### Text
⁂

McLaughlin said he figures his love of military life has rubbed off on his bride over the four years they've already shared together. 

"I have a deep pride for the service, and I'm so glad it's become part of my new life with Tannas," he said, adding the couple hope to start a family soon. 

They first moved in together in September 2003, the same time the infamous B.C. wildfires sparked. McLaughlin's unit was deployed immediately to help the firefighters. 

"She moved us into our apartment without me... The military has played a very prominent role in our lives since we met, and she's been wonderful about embracing it."


----------



## FormerHorseGuard (25 Jun 2006)

Congrats and hope the future is ood to both of them.
wedding tanks and carriers what a  day to remember


----------



## Hot Lips (25 Jun 2006)

Congratulations and God Bless

It sounded like it was a wonderful day indeed

HL


----------



## Canadian.Trucker (27 Jun 2006)

That is an awesome story, I wish them all the happiness they deserve.  Tanks and APC's for a wedding, outstanding.


----------



## Elisha (27 Jun 2006)

I had the pleasure of meeting this couple one afternoon as I was shopping at ikea.  We started talking as they were finishing up final touches on their wedding.

They were very excited about having the chance to use the military equipment for their wedding.  

They were such a wonderful couple.  Congrats to them on a very special day.  Definatly one that goes down in the history books.  

Elisha


----------



## boots (29 Jun 2006)

This story really made me smile. 
Thank you for posting it.


----------



## CDN Zipperhead (29 Jun 2006)

Brings back memory's for me. My first date with my wife, I taught her to drive the Leopard. Driving around and around and around the North Marg in Germany. It must work, we've been married now for 21 years last week.


----------



## Rhibwolf (6 Jul 2006)

I took mine to the field with 1RCHA. She fired guns, drove guns and carriers, helped with CP duties, and had a good time. Still together, so perhaps its the cordite// Good luck to the new couple


----------



## Dissident (6 Jul 2006)

boots said:
			
		

> This story really made me smile.
> Thank you for posting it.



Ditto

Have a good one.


----------



## Centurian1985 (6 Jul 2006)

Well done!

Kudos to the higher levels for supporting their wishes!


----------



## Proud Strat (22 Aug 2006)

My thanks goes out to one and all for all the kind words and encouragement.

We (Tannas and myself) met Elisha and she is a very kind and lovely lady. I wish you the best as well.

This was the proudest day of my military career, looking at the 2 Leopard tanks in front of the church where in 1 hour's time myself with my newly married wife would come walking out. 

It is very rare when one can share the things that make a person tick with someone so close to yourself. I had the fortune of sharing not only this with my new wife, but with all our friends and family as well. 

Upon seeing this post when a friend of hers googled a search for our wedding, I now have the honour of sharing this day with you all as well. God bless you all and thanks again.

A very special thanks goes out to the Lord Strathcona's Horse (Royal Canadians) for everything the Regiment did to make it a day that will be remembered for all days to come.

A very Proud Strat.
Perseverance


----------



## Elisha (22 Aug 2006)

What a great memory to have.  Congrats to the both of you!


Elisha


----------

⁂

### Directions for this task
In the wedding thread, how many Leopard tanks stood in front of the church?

⁂

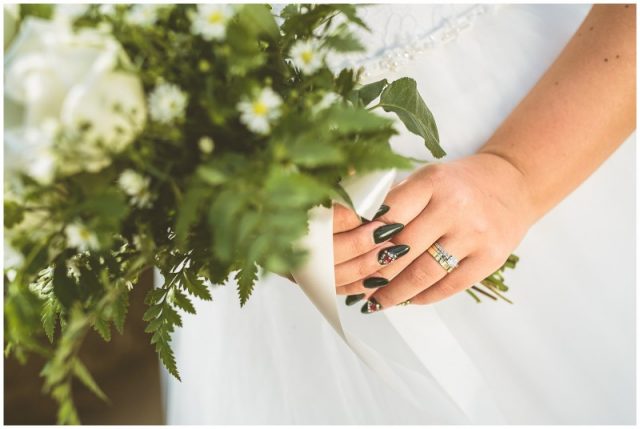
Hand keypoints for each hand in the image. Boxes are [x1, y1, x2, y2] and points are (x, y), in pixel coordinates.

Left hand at [333, 152, 533, 311]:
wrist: (514, 183)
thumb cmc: (460, 184)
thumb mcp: (427, 178)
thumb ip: (396, 201)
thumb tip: (357, 234)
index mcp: (432, 182)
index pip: (386, 215)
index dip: (363, 240)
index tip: (347, 256)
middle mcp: (454, 206)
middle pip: (400, 249)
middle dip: (373, 272)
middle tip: (354, 287)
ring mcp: (474, 234)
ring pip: (422, 273)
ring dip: (394, 293)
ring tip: (375, 301)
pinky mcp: (490, 257)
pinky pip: (449, 286)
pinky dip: (423, 297)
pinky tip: (408, 300)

⁂

### Answer to the exercise
Two